Creating from destruction in Brazil
In Brazil, the self-styled ‘artivist’ Mundano says his environmental work stems from a feeling of powerlessness over the crisis. “In the midst of this climate crisis we are experiencing, it is impossible not to feel anxious,” he says. “That is why I place such importance on art, which is where I manage to feel less powerless and give free rein to my anxieties about our future.”
His work aims to create from destruction. He paints with ash from Amazonian forest fires, oil spilled on beaches and mud collected after floods in southern Brazil.
The documentary film Cinzas da Floresta (Ashes of the Forest) follows Mundano as he travels across Brazil collecting ash from forest fires. The result is a whole-building mural in São Paulo depicting a volunteer firefighter, O brigadista de floresta.
The film inspired a festival showcasing works by various artists using the same techniques, which took up residency during the COP30 climate conference in the Amazonian city of Belém last November.
Mundano used the event to call for action. “I have walked through burnt forests, and the sadness that hangs in the air there is profound. That is why, over the past four years, I have been carrying this ash as a call to turn burnt forests into standing forests,” he said.
Art, energy transition and climate justice in the Caribbean
Climate justice has inspired Latin musicians, too. Artists from five Caribbean countries collaborated on the project Cielo Azul to produce music inspired by a desire for a just transition.
“We want this song to connect through identity and hope, but also to spark an urgent conversation about the Caribbean’s energy future,” says Carolina Sánchez, spokesperson for the Greater Caribbean Fossil-Free Network, a coalition of organisations which worked alongside the Costa Rican record label We Could Be Music. “It’s not just a song; it’s an invitation to imagine and build a different path.”
The artists – from Colombia, Dominican Republic, Bahamas, Jamaica and Honduras – use their region’s unique beauty and biodiversity as a theme in the lyrics: “Let’s not be left with just a photo of how beautiful the Caribbean used to be.”
Against a backdrop of proliferating oil and gas projects in countries such as Guyana and Suriname, and exploration in Honduras, this phrase serves as a warning.
“We are seeing a clear shift: a new generation of artists who aren’t content with just making hits, but who want their music to mean something. Cielo Azul is part of that movement,” explains Mia Paz Cambronero, founder of We Could Be Music.
Collective resistance
Even traditional organisations are turning to art to supplement their work and make the climate case more effectively.

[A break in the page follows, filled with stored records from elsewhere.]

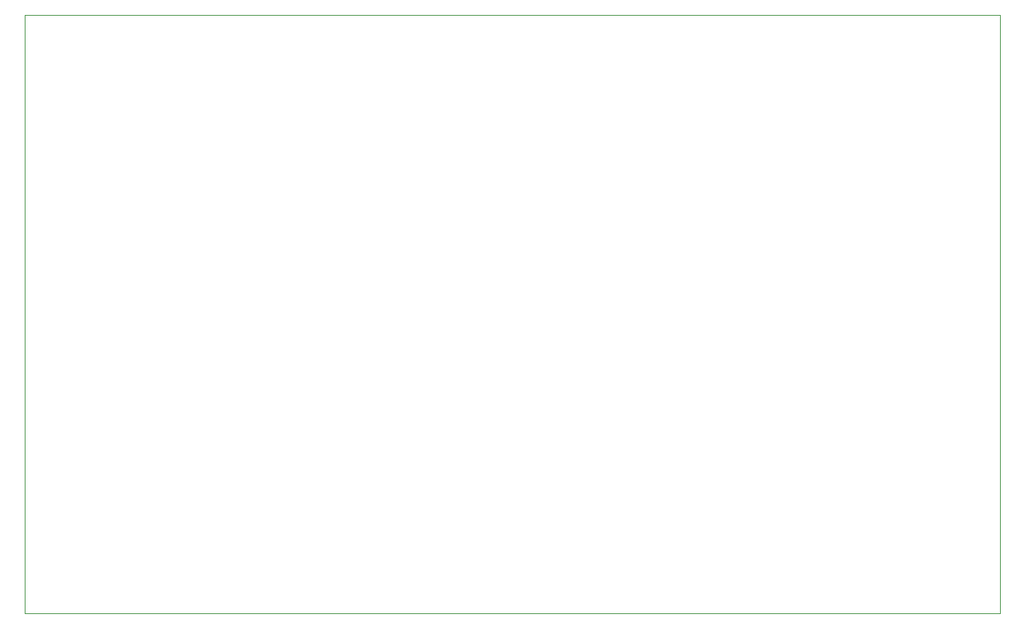
<source format=gm1>
G04 #@! TF.GenerationSoftware,KiCad,Pcbnew,6.0.11-2627ca5db0~126~ubuntu22.04.1*
G04 #@! TF.CreationDate,2023-02-05T11:24:23-03:00*
G04 #@! TF.ProjectId,ball_launcher_kicad,62616c6c-5f6c-4617-956e-636865725f6b,rev?*
G04 #@! TF.SameCoordinates,Original*
G04 #@! TF.FileFunction,Profile,NP*
%FSLAX46Y46*%
G04 Gerber Fmt 4.6, Leading zero omitted, Abs format (unit mm)*
G04 Created by KiCad (PCBNEW 6.0.11-2627ca5db0~126~ubuntu22.04.1) date 2023-02-05 11:24:23*
%MOMM*%
%LPD*%
G01*
G04 APERTURE LIST*
G04 #@! TA.AperFunction,Profile*
%ADD10C,0.100000*%
G04 #@! TD*
G04 APERTURE END LIST*
D10*
X172005000Y-94600000D02*
X282105000Y-94600000D01*
X282105000Y-94600000D02*
X282105000Y-162280000D01*
X282105000Y-162280000D02*
X172005000Y-162280000D01*
X172005000Y-162280000D02*
X172005000Y-94600000D01*
M02*

</source>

The Chilean environmental law organisation FIMA has launched a call for submissions of visual art and creative writing for a new annual magazine that will address the climate crisis from the intersection of art and legal reflection.
“There is something beautiful in the collective resistance that arises around the crisis,” says Ezio Costa, the organisation’s executive director. “That is where artists intervene with the filters of their observations.”
Back in Argentina, Aizen believes their work casts a new light on the debates over hydrocarbons. “Our project arose from the need to incorporate new languages into the discussion on hydrocarbons,” she says. “Through artistic practices, we are bringing a new way of looking at Vaca Muerta.”